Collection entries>

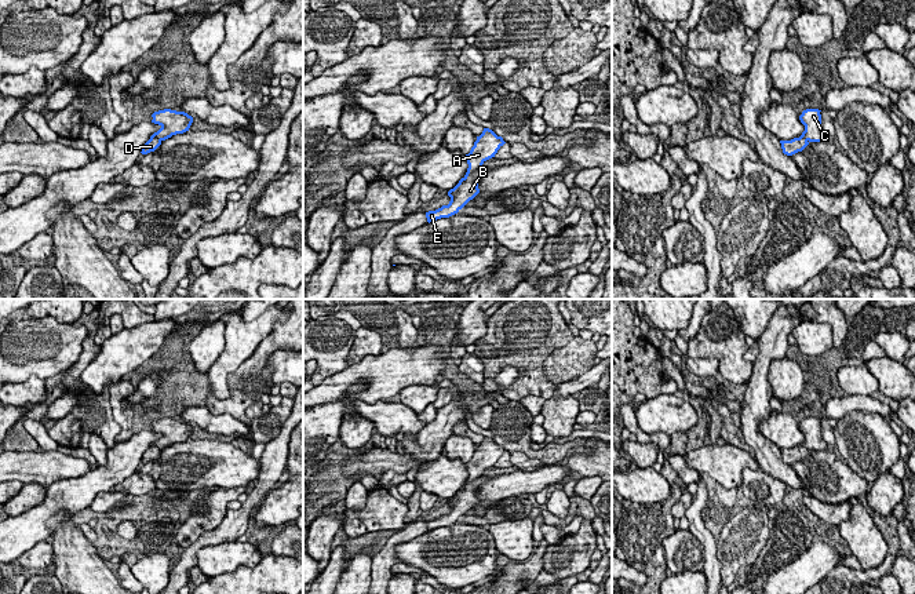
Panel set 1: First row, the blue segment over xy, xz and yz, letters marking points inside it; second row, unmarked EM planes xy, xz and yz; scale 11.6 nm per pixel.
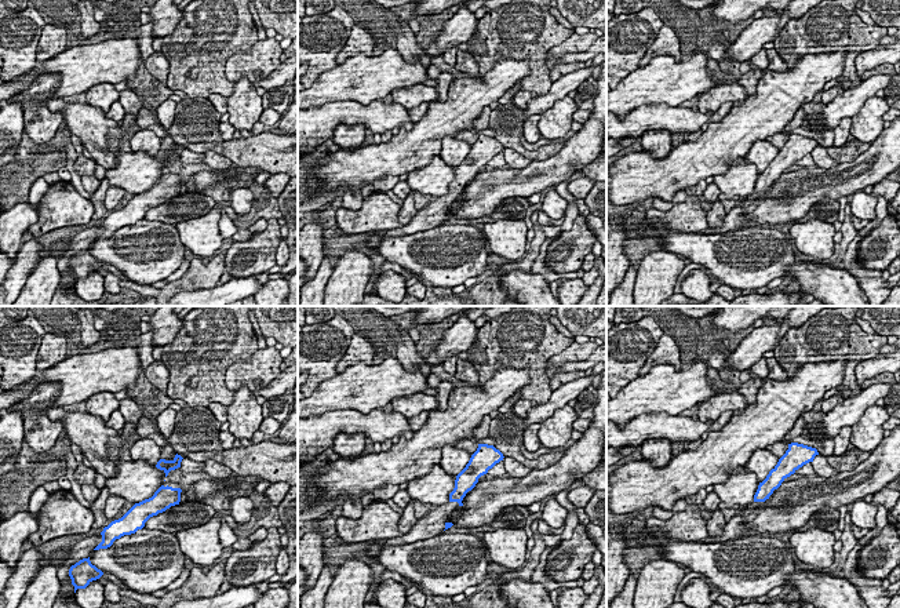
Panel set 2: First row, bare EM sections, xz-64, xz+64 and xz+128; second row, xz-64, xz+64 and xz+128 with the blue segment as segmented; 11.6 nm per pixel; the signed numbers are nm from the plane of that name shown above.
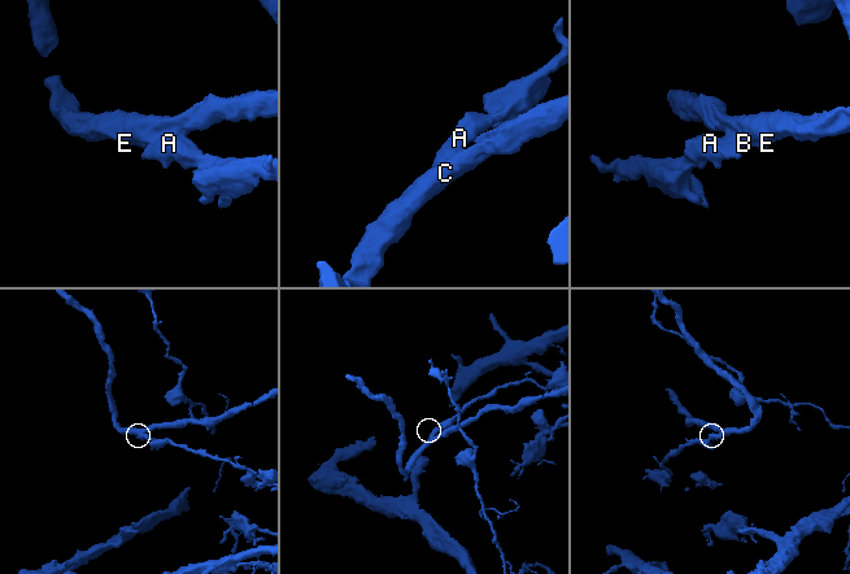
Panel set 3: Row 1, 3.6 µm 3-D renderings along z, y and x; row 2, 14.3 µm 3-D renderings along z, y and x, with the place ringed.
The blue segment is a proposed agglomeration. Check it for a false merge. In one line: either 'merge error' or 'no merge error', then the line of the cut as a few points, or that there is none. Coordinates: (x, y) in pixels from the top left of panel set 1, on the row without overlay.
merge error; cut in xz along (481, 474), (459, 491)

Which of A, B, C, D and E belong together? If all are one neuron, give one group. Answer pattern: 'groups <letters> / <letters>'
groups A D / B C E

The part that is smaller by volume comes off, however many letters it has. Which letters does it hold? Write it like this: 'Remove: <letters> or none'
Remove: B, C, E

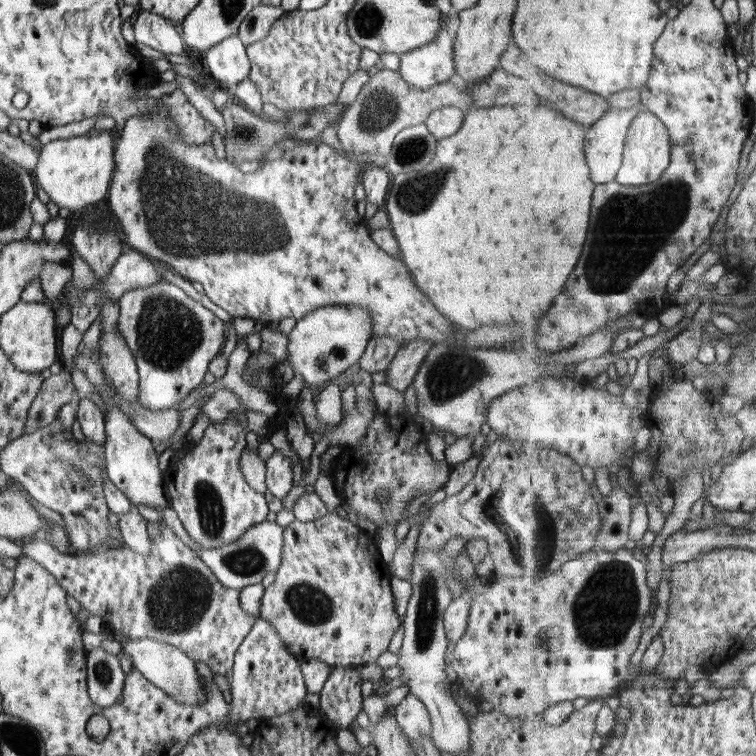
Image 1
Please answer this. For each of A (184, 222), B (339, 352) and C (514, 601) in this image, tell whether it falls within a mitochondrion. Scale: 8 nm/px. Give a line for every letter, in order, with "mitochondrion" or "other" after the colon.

About this task> Reproduce every record verbatim, please. Omit the images.

Output for this exercise>
Panel set 1: First row, the blue segment over xy, xz and yz, letters marking points inside it; second row, unmarked EM planes xy, xz and yz; scale 11.6 nm per pixel.
Panel set 2: First row, bare EM sections, xz-64, xz+64 and xz+128; second row, xz-64, xz+64 and xz+128 with the blue segment as segmented; 11.6 nm per pixel; the signed numbers are nm from the plane of that name shown above.
Panel set 3: Row 1, 3.6 µm 3-D renderings along z, y and x; row 2, 14.3 µm 3-D renderings along z, y and x, with the place ringed.
The blue segment is a proposed agglomeration. Check it for a false merge. In one line: either 'merge error' or 'no merge error', then the line of the cut as a few points, or that there is none. Coordinates: (x, y) in pixels from the top left of panel set 1, on the row without overlay.
merge error; cut in xz along (481, 474), (459, 491)

Which of A, B, C, D and E belong together? If all are one neuron, give one group. Answer pattern: 'groups <letters> / <letters>'
groups A D / B C E

The part that is smaller by volume comes off, however many letters it has. Which letters does it hold? Write it like this: 'Remove: <letters> or none'
Remove: B, C, E

Image 1
Please answer this. For each of A (184, 222), B (339, 352) and C (514, 601) in this image, tell whether it falls within a mitochondrion. Scale: 8 nm/px. Give a line for every letter, in order, with "mitochondrion" or "other" after the colon.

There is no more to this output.